Uygarlıkların, kültürlerin beşiği Anadolu; aynı zamanda
ezilen yoksul halkın, egemenlere karşı verdiği büyük mücadelenin, hakça yaşam
için onurluca namusluca verilen kavganın da beşiğidir. Geçen yüzlerce sene içinde
devletler değişmiş; diller, inançlar, hükümdarlar değişmiş olabilir ancak
Anadolu tarihinde değişmeyen tek şey halkın yoksulluğu, uğradığı zulüm ve bağrında
yetiştirdiği isyan ateşi olmuştur. Bunun sonucu olarak da tarih boyunca birçok
toplumsal olay gelişmiş; halk katliamlara kırımlara uğramış, ayaklanmış ve nice
önemli isimler yetiştirmiştir. Baba İshak, Şeyh Bedreddin, Şahkulu, Yörük Ali
Efe, Seyit Rıza gibi isimler yoksul halkın acılarını öfkeye, öfkesini ise zulme
karşı ayaklanmaya dönüştürmüş önemli kişiliklerdir. Bu kişiler Anadolu'da yaşayan
halkların içinden çıkmıştır ve bugün hala onların yarattığı gelenekler
sahiplenilmektedir. Bugün, günümüz tarihçileri ve tarih kitapları bu olaylardan,
kişilerden ya hiç bahsetmemektedir, ya da gerçekleri ters yüz ederek, çarpıtarak
aktarmaktadır. Bugünkü eğitim sisteminden, ya da devletin araştırma kurumlarından
aksini beklemek de fazlasıyla iyi niyetli olmayı gerektirirdi zaten. Onların
kitaplarında, makalelerinde yoksulluğa, zulüm gibi vergilere, kırımlara karşı
ayaklanan halklar başıbozuk; halkın örgütlenmesinde öne çıkmış kişiler ise bozguncu
olarak nitelendirilmektedir. Gerçekler ya gizlenir ya da başkaymış gibi
gösterilir. Fakat iktidarların tüm çabalarına, karalamalarına rağmen halk; bin
yıl geçse de çektiği çileyi, gördüğü zulmü, zulme karşı yetiştirdiği yiğitlerini
unutmaz. Dilden dile, türküden türküye aktarır tarihin gerçekliğini. Bugün
tarih egemenler tarafından yazılıyor olsa da bu tarihi yaşayan ve onun gerçek
sahipleri olan Anadolu halklarıdır.
Tarihin doğru bir şekilde araştırılıp aktarılması,
gerçeklerin halk tarafından eksiksiz bir biçimde bilinmesi, toplumların geleceği
açısından önemlidir. Dünün bilinmesi; bugünü anlamada ve yarını kurmada önemli
bir kılavuzdur halk için. Halkın bozuk düzen karşısındaki mücadelesi bitmemiştir
çünkü. Yoksulluk hala vardır, hala insanlar inançları yüzünden baskı görmekte,
zulme direnenler zindanlara atılmakta, öldürülmektedir... Bugün koşullar,
siyasi sistemler, toplumsal yapı ne denli değişmiş olsa da, dün bu topraklarda
yaratılan değerlere hala ihtiyaç vardır. "Çizgilerle Anadolu Tarihi"

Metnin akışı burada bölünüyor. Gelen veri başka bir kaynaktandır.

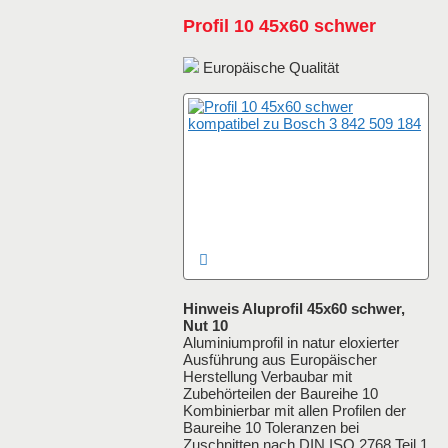
Profil 10 45x60 schwer
Europäische Qualität
Hinweis Aluprofil 45x60 schwer,
Nut 10
Aluminiumprofil in natur eloxierter
Ausführung aus Europäischer
Herstellung Verbaubar mit
Zubehörteilen der Baureihe 10
Kombinierbar mit allen Profilen der
Baureihe 10 Toleranzen bei
Zuschnitten nach DIN ISO 2768 Teil 1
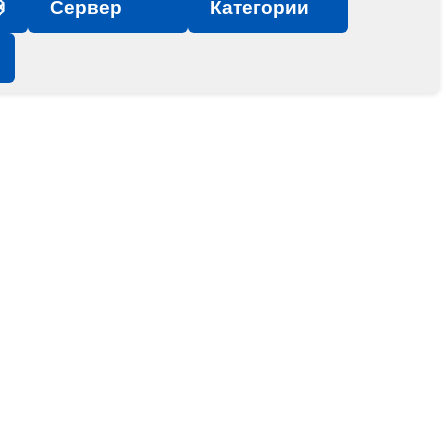

Сервер
Категории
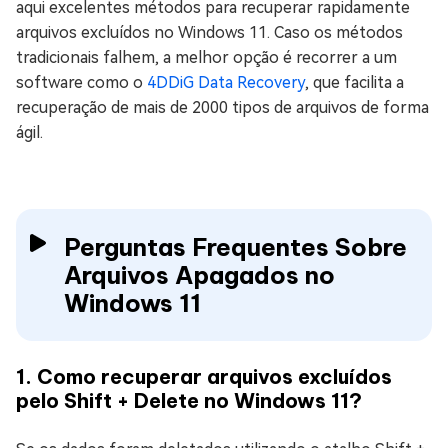
aqui excelentes métodos para recuperar rapidamente
arquivos excluídos no Windows 11. Caso os métodos
tradicionais falhem, a melhor opção é recorrer a um
software como o
4DDiG Data Recovery
, que facilita a
recuperação de mais de 2000 tipos de arquivos de forma
ágil.
Perguntas Frequentes Sobre
Arquivos Apagados no
Windows 11
1. Como recuperar arquivos excluídos
pelo Shift + Delete no Windows 11?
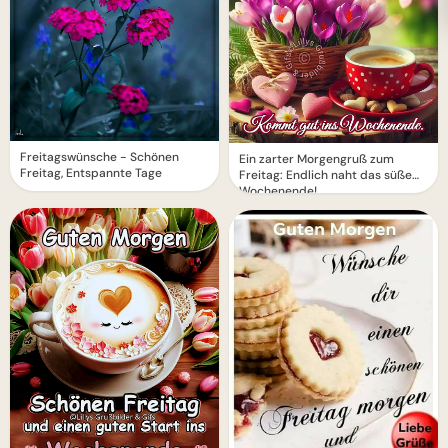
Freitagswünsche - Schönen
Ein zarter Morgengruß zum
Freitag, Entspannte Tage
Freitag: Endlich naht das süße
Wochenende!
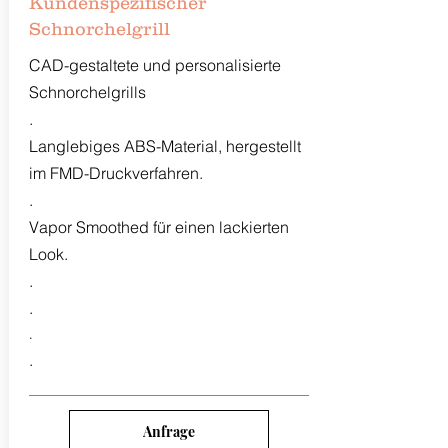
Kundenspezifischer
Schnorchelgrill
CAD-gestaltete und personalisierte
Schnorchelgrills
.
Langlebiges ABS-Material, hergestellt
im FMD-Druckverfahren.
.
Vapor Smoothed für einen lackierten
Look.
.
.
.
.
Anfrage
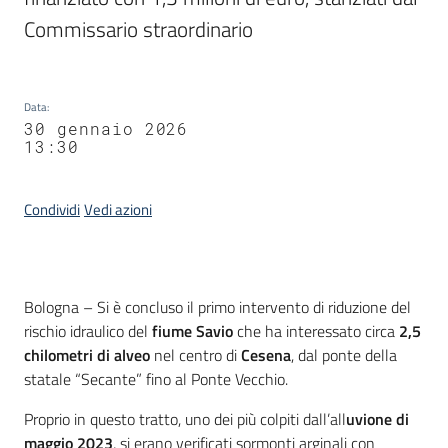
Commissario straordinario
Data
:
30 gennaio 2026
13:30
Condividi
Vedi azioni
Contenuto
Bologna – Si è concluso il primo intervento di riduzione del
rischio idraulico del
fiume Savio
che ha interessato circa
2,5
chilometri di alveo
nel centro di
Cesena
, dal ponte della
statale “Secante” fino al Ponte Vecchio.
Proprio in questo tratto, uno dei più colpiti dall’all
uvione di
maggio 2023
, si erano verificati sormonti arginali con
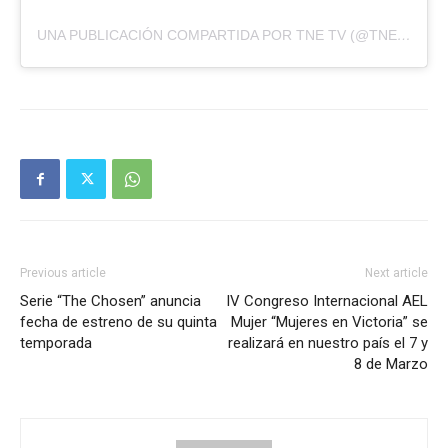
UNA PUBLICACIÓN COMPARTIDA POR TNE TV (@TNETV)
Previous article
Next article
Serie “The Chosen” anuncia
IV Congreso Internacional AEL
fecha de estreno de su quinta
Mujer “Mujeres en Victoria” se
temporada
realizará en nuestro país el 7 y
8 de Marzo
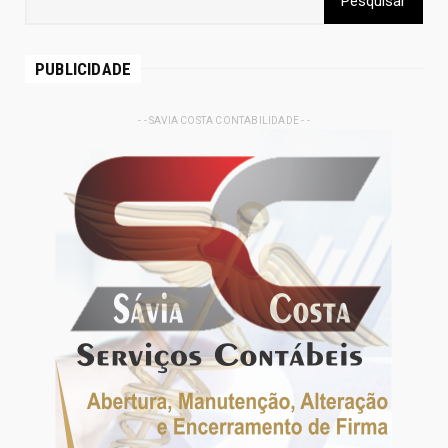
PUBLICIDADE
- - SAVIA COSTA CONTABILIDADE - -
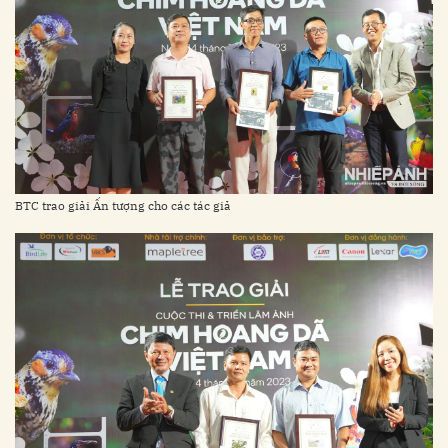
BTC trao giải Ấn tượng cho các tác giả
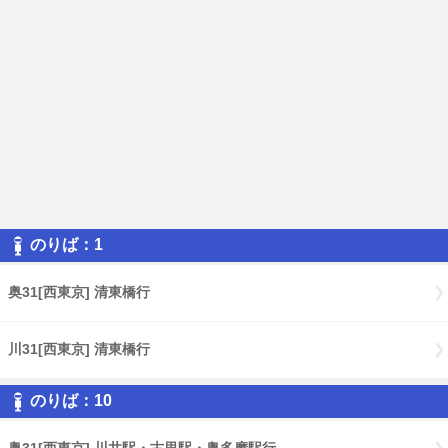
のりば：1
奥31[西東京] 清東橋行
川31[西東京] 清東橋行
のりば：10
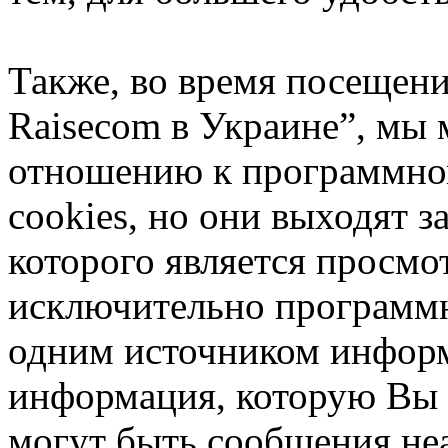
Также, во время посещен
Raisecom в Украине”, мы 
отношению к программно
cookies, но они выходят з
которого является просмо
исключительно программ
одним источником инфор
информация, которую Вы 
могут быть сообщения не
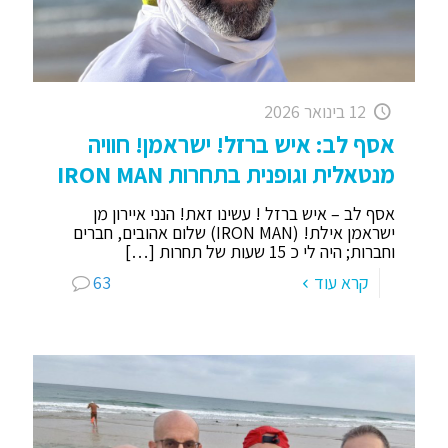
12 בינואר 2026
אסף לב: איש ברזל! ישראמן! חוויה
מנטאלית וגופנית בתחרות IRON MAN
אסף לב – איש ברזל ! עשינו זאת! הנני איירון מן
ישראמן אילת! (IRON MAN) שלום אהובים, חברים
וחברות; היה לי כ 15 שעות של תחרות
[…]
קרא עוד
63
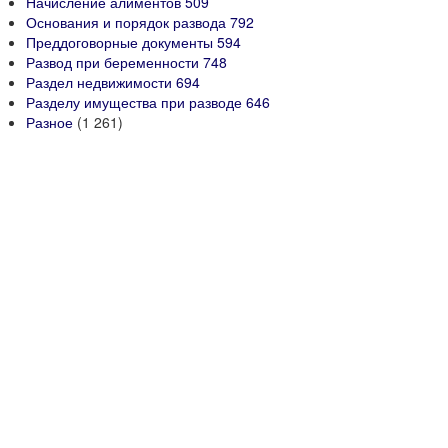
Начисление алиментов
509
Основания и порядок развода
792
Преддоговорные документы
594
Развод при беременности
748
Раздел недвижимости
694
Разделу имущества при разводе
646
Разное
(1 261)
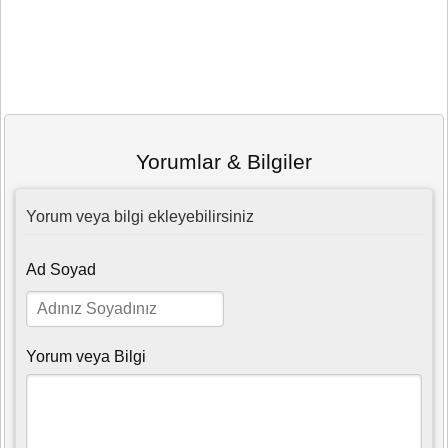
Yorumlar & Bilgiler
Yorum veya bilgi ekleyebilirsiniz
Ad Soyad
Yorum veya Bilgi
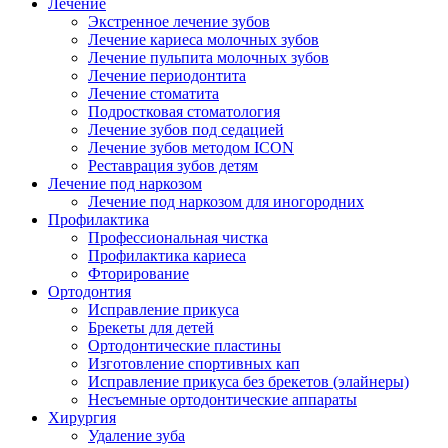
Лечение
Экстренное лечение зубов
Лечение кариеса молочных зубов
Лечение пульпита молочных зубов
Лечение периодонтита
Лечение стоматита
Подростковая стоматология
Лечение зубов под седацией
Лечение зубов методом ICON
Реставрация зубов детям
Лечение под наркозом
Лечение под наркозом для иногородних
Профилактика
Профессиональная чистка
Профилактика кариеса
Фторирование
Ортодонтия
Исправление прикуса
Брекеты для детей
Ортодонтические пластины
Изготовление спортивных кап
Исправление прикуса без брекетов (элайнеры)
Несъемные ортодонтические аппараты
Хирургия
Удаление зуба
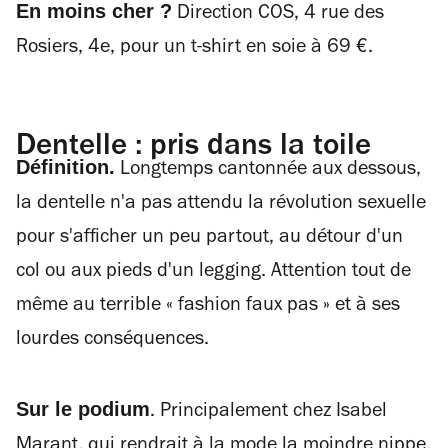
En moins cher ?
Direction COS, 4 rue des
Rosiers, 4e, pour un t-shirt en soie à 69 €.
Dentelle : pris dans la toile
Définition.
Longtemps cantonnée aux dessous,
la dentelle n'a pas attendu la révolution sexuelle
pour s'afficher un peu partout, au détour d'un
col ou aux pieds d'un legging. Attention tout de
même au terrible
«
fashion faux pas
»
et à ses
lourdes conséquences.
Sur le podium
. Principalement chez Isabel
Marant, qui rendrait à la mode la moindre nippe.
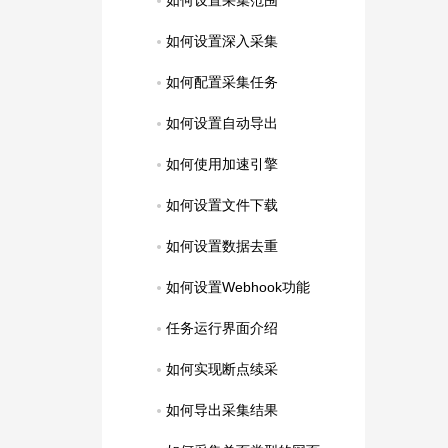
如何设置采集范围
如何设置深入采集
如何配置采集任务
如何设置自动导出
如何使用加速引擎
如何设置文件下载
如何设置数据去重
如何设置Webhook功能
任务运行界面介绍
如何实现断点续采
如何导出采集结果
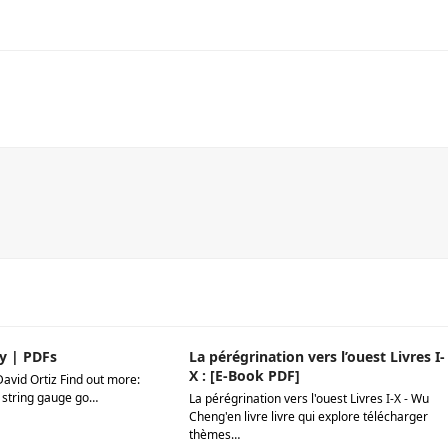
y | PDFs
La pérégrination vers l’ouest Livres I-
X : [E-Book PDF]
David Ortiz Find out more:
 string gauge go…
La pérégrination vers l'ouest Livres I-X - Wu
Cheng'en livre livre qui explore télécharger
thèmes…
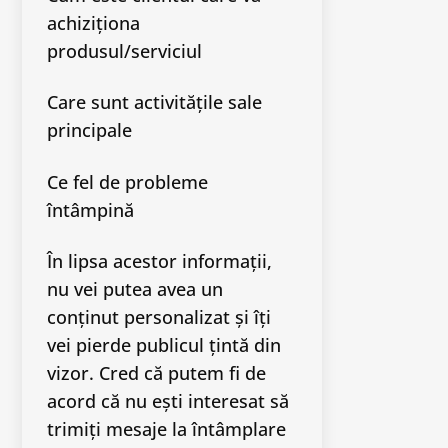
achiziționa
produsul/serviciul
Care sunt activitățile sale
principale
Ce fel de probleme
întâmpină
În lipsa acestor informații,
nu vei putea avea un
conținut personalizat și îți
vei pierde publicul țintă din
vizor. Cred că putem fi de
acord că nu ești interesat să
trimiți mesaje la întâmplare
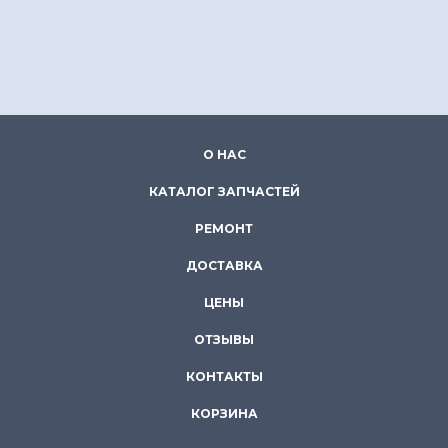
О НАС
КАТАЛОГ ЗАПЧАСТЕЙ
РЕМОНТ
ДОСТАВКА
ЦЕНЫ
ОТЗЫВЫ
КОНТАКТЫ
КОРЗИНА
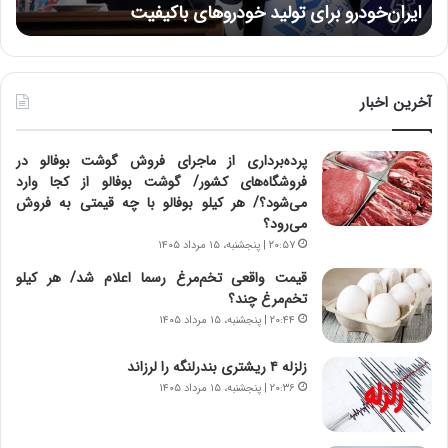
ایران‌خودرو برای تولید خودروهای باکیفیت
ن
ز
:
:
د
آ
ر
ی
ط
ن
و
آخرین اخبار
د
ل
ه
ت
پرده‌برداری از ماجرای فروش گوشت بوفالو در
ا
ا
فروشگاه‌های کشور/ گوشت بوفالو از کجا وارد
ی
ر
می‌شود؟/ هر کیلو بوفالو با چه قیمتی به فروش
ر
ی
می‌رود؟
ا
خ
ن‌
ا
۲۰:۵۷ | پنجشنبه، ۱۵ مرداد ۱۴۰۵
خ
ی
قیمت واقعی تخم‌مرغ رسما اعلام شد/ هر کیلو
و
ر
تخم‌مرغ چند؟
د
ا
۲۰:۴۴ | پنجشنبه، ۱۵ مرداد ۱۴۰۵
ر
ن
و
،
زلزله ۴ ریشتری بندرلنگه را لرزاند
ر
ه
۲۰:۳۶ | پنجشنبه، ۱۵ مرداد ۱۴۰۵
و
ی
ش
چ
ن
گ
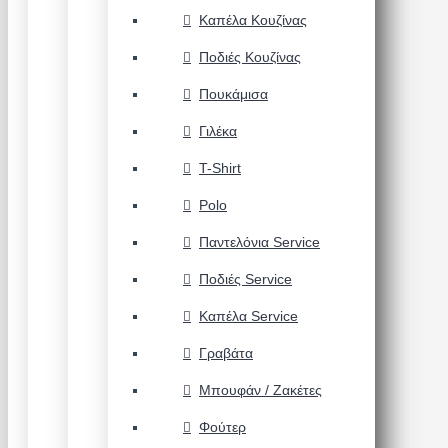
Καπέλα Κουζίνας
Ποδιές Κουζίνας
Πουκάμισα
Γιλέκα
T-Shirt
Polo
Παντελόνια Service
Ποδιές Service
Καπέλα Service
Γραβάτα
Μπουφάν / Ζακέτες
Φούτερ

kitabı tam da bu yolda mütevazı bir adım atıyor.
Anadolu'nun acılarla, isyanlarla, zafer ve yenilgilerle dolu
tarihini "çizgilerin gücüyle" aktarıyor, halk gerçekliğiyle yöneticilerin
yaşamlarının birbirine ne kadar uzak olduğunu gösteriyor. Anadolu tarihinde yer
bulan ayaklanmaların; tarihin her döneminde sömürücü zalimlere, emperyalizme karşı
köy köy, kasaba kasaba verilen mücadelenin aslında tarih kitaplarında anlatıldıkları
gibi olmadığını görüyoruz bu kitapta. Çizgilerle Anadolu Tarihi; ne Herodot'un
dizelerinden ne de Çelebi'nin Seyahatname'sinden bakıyor tarihe. Anadolu'nun
gerçek tarihini halkın cephesinden aktarıyor okuyucularına.